*Page text*.
Wednesday, May 10, 2006

Who is Our Neighbor

Luke 10:25-29 (New Living Translation)

The Most Important Commandment

“One day an expert in religious law stood up to test Jesus by asking him this question: “Teacher, what must I do to receive eternal life?”
Jesus replied, “What does the law of Moses say? How do you read it?”
The man answered “You must love the Lord your God with all your heart, all your soul, all your strength, and all your mind.” And, “Love your neighbor as yourself.”
“Right!” Jesus told him. “Do this and you will live!”
The man wanted to justify his actions, so he asked Jesus, “And who is my neighbor?”

I occasionally read The New Republic On-line. For the past few days I’ve been digesting their essays on Darfur. While I often disagree with TNR’s political and philosophical views, I find myself in lock step with them when it comes to the genocide being committed in Darfur while the world watches, debates, postures, and proposes.

As the debates and posturing continue with increasing ferocity, the genocide also continues. Oh, there has been a signing of a peace treaty of sorts, but I don’t believe it amounts to much. Musa Hilal and the murderers, thugs, and rapists who’ve been carrying out his order to “change the demography of Darfur and empty it of African tribes,” like their forbearers in evil, are simply using the signed paper to buy themselves more time. Like the oft turned phrase of “blood for oil,” Hilal and the Janjawiid are simply exchanging blood for paper, international neglect, and inaction.

The latest estimate on the death toll in Darfur is 400,000. While the methodology of the genocide is, by modern standards, primitive, it’s also extremely efficient, terror-filled, and effective:

“The Janjawiid [sic] spread out across Darfur, attacking defenseless communities. Villagers were ... shot, stabbed, burned alive, and butchered. Bodies were mutilated and left in the open, there to be seen by anyone who might consider returning. In one village, sixty-six villagers were tortured in the local dispensary before being killed--some hanged by their feet, others decapitated. In another, schoolgirls were chained together and burned alive. ... Government and Janjawiid forces destroyed everything that made life possible.”

Other than the recent peace treaty, the only significant action from the international community came in the form of cuts in funding for relief to the millions in need. The U.S. has cut its funding for the effort from $113,000,000 in 2005 to $40,000,000 this year. Even more startling, the United Nations, which gave $53,000,000 to Darfur relief last year, has given a paltry $1,890,000 so far in 2006. The tragic end result is that the refugees of Darfur have had their food rations cut in half. (source) How humanitarian of us!

For close to a generation now the international community has responded to a series of epic crises with the mantra “never again.” The editors of TNR, seeing through the diplomatic and political charade, called it what it really is – Nonsense!

“Never again? What nonsense. Again and again is more like it. In Darfur, we are witnessing genocide again, and we are witnessing ourselves doing nothing to stop it. Even people who wish to know about the problem do not wish to know about the solution. They prefer the raising of consciousnesses to the raising of troops. Just as Rwanda made a bleak mockery of the lessons of Bosnia, Darfur is making a bleak mockery of the lessons of Rwanda. Some lessons, it seems, are gladly and regularly unlearned. Except, of course, by the perpetrators of this evil, who learn the only really enduring lessons about genocide in our time: that the Western response to it is late in coming, or is not coming at all.”

*Supplied material*.
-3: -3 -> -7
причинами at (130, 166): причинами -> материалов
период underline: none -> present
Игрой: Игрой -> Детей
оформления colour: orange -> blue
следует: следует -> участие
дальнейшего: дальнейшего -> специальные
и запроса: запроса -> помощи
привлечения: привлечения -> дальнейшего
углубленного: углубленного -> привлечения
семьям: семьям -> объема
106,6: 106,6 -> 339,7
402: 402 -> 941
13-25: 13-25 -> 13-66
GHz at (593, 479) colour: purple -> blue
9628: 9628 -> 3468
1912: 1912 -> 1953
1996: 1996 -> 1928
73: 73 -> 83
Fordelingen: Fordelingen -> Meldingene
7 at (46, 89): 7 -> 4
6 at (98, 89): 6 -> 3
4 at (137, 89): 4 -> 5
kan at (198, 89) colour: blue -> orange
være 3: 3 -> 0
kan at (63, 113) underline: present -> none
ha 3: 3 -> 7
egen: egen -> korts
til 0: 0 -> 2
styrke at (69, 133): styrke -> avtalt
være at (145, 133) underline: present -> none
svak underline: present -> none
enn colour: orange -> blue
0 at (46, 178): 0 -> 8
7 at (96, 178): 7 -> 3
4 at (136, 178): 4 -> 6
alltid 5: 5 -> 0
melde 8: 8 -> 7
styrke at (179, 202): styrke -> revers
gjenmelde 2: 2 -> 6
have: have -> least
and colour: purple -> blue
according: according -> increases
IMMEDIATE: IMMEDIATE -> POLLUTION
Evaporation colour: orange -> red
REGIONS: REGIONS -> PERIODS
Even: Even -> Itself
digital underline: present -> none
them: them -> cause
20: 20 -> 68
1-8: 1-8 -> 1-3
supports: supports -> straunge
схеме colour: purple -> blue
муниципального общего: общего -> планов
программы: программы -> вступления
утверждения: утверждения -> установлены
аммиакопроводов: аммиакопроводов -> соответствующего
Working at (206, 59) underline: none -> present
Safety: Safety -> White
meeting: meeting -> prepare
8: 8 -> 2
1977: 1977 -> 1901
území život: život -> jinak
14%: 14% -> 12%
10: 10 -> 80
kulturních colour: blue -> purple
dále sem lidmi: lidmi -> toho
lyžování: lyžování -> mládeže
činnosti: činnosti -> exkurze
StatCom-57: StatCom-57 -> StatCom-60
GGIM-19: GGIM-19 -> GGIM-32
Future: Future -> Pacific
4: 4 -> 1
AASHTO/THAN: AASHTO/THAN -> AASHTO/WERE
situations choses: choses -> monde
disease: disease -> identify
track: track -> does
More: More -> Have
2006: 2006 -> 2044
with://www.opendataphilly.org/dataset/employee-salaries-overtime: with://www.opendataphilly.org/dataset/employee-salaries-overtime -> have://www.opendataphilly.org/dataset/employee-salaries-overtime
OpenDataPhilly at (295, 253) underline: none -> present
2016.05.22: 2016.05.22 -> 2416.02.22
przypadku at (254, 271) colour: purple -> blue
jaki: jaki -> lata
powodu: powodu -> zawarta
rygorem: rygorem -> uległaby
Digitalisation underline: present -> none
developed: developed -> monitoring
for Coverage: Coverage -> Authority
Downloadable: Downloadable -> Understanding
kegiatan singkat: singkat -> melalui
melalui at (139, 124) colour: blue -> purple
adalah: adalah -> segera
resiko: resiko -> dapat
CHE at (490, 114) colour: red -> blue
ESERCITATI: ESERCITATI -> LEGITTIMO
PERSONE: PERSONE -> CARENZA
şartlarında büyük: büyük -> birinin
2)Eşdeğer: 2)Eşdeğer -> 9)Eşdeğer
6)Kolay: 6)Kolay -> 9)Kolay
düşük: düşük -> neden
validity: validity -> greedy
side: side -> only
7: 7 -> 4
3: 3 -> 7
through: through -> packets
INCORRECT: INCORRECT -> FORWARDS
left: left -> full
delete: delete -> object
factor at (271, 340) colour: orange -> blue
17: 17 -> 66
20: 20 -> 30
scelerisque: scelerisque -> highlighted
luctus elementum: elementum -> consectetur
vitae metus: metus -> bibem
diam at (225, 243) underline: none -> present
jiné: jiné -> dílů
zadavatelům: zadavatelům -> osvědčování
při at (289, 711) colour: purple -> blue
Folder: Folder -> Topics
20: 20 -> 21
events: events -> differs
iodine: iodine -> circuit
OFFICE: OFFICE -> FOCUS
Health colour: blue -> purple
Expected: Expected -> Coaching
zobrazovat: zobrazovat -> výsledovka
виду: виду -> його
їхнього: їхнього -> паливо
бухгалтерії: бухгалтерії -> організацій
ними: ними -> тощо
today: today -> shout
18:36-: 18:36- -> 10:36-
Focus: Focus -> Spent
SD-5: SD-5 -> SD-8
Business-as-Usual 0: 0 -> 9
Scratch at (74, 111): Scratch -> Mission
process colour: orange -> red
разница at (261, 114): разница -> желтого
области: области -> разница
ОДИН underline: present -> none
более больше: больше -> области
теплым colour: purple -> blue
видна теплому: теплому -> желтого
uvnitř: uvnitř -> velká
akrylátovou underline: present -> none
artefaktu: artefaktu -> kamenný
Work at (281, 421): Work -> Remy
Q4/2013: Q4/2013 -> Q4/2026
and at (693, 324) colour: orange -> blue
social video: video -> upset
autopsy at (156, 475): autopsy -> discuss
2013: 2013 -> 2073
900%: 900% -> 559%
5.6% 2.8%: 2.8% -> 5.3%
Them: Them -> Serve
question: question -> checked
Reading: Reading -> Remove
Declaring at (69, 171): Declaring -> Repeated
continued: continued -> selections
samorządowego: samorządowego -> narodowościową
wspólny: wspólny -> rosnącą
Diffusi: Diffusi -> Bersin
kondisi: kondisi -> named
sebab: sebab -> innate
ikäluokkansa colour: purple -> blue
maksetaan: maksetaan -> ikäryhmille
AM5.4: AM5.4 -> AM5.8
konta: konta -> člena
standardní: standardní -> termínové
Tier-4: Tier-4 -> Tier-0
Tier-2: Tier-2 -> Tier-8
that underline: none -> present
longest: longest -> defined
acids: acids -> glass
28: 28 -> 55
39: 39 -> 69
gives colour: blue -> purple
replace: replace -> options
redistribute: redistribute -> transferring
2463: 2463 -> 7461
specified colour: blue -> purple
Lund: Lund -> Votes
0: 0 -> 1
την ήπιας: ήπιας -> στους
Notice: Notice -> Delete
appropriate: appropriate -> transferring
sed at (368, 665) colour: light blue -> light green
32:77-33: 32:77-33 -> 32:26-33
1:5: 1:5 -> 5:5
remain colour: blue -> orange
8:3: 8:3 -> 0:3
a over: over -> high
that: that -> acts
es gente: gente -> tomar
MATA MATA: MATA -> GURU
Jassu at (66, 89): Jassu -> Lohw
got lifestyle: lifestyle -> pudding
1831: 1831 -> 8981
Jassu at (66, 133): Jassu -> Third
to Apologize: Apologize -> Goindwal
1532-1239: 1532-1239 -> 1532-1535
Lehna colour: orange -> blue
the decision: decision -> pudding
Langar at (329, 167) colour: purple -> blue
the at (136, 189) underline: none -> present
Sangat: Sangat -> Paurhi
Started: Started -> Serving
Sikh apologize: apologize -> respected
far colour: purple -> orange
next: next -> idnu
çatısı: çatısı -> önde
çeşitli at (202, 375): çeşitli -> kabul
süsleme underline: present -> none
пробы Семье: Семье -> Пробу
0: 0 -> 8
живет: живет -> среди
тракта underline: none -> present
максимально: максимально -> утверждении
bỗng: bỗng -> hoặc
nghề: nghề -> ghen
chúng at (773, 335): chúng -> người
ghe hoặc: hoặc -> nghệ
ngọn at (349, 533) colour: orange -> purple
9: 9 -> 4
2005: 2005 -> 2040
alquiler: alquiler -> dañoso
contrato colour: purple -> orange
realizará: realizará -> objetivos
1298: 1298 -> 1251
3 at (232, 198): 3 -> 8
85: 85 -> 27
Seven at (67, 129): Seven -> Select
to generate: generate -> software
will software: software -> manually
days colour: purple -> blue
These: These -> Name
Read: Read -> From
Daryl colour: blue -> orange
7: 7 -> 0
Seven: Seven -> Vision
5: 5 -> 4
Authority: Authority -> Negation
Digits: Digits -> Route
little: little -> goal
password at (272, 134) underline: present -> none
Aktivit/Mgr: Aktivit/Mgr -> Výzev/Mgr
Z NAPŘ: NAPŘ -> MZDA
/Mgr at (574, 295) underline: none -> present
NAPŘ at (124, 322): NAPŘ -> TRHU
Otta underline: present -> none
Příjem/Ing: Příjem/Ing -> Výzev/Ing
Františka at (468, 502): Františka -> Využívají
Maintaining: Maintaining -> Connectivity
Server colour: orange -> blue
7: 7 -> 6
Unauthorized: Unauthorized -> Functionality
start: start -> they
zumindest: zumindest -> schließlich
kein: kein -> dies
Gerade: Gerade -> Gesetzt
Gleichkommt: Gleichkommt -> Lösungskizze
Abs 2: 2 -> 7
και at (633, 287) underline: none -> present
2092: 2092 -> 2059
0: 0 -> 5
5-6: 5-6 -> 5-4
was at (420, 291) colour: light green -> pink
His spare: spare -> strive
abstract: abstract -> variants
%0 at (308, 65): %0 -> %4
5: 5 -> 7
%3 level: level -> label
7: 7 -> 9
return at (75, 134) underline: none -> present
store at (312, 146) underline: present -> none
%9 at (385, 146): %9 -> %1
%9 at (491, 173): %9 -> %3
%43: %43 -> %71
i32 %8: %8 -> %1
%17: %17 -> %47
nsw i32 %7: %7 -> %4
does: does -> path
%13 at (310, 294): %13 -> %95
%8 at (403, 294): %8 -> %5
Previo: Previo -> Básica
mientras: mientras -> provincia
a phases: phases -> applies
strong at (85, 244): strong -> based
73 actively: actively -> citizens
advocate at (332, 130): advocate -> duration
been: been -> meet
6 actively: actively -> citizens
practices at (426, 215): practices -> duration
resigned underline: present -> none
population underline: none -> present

*Job A*. Write out the Darfur post from "Other than the" to "humanitarian of us!".
*Job B*. Pull out the lines of the listing, word for word, from the first line to the line with "73: 73 -> 83".
The listing is unrelated to the Darfur post.

*Exercise output A*.
Other than the recent peace treaty, the only significant action from the international community came in the form of cuts in funding for relief to the millions in need. The U.S. has cut its funding for the effort from $113,000,000 in 2005 to $40,000,000 this year. Even more startling, the United Nations, which gave $53,000,000 to Darfur relief last year, has given a paltry $1,890,000 so far in 2006. The tragic end result is that the refugees of Darfur have had their food rations cut in half. (source) How humanitarian of us!

*Exercise output B*.
-3: -3 -> -7
причинами at (130, 166): причинами -> материалов
период underline: none -> present
Игрой: Игрой -> Детей
оформления colour: orange -> blue
следует: следует -> участие
дальнейшего: дальнейшего -> специальные
и запроса: запроса -> помощи
привлечения: привлечения -> дальнейшего
углубленного: углубленного -> привлечения
семьям: семьям -> объема
106,6: 106,6 -> 339,7
402: 402 -> 941
13-25: 13-25 -> 13-66
GHz at (593, 479) colour: purple -> blue
9628: 9628 -> 3468
1912: 1912 -> 1953
1996: 1996 -> 1928
73: 73 -> 83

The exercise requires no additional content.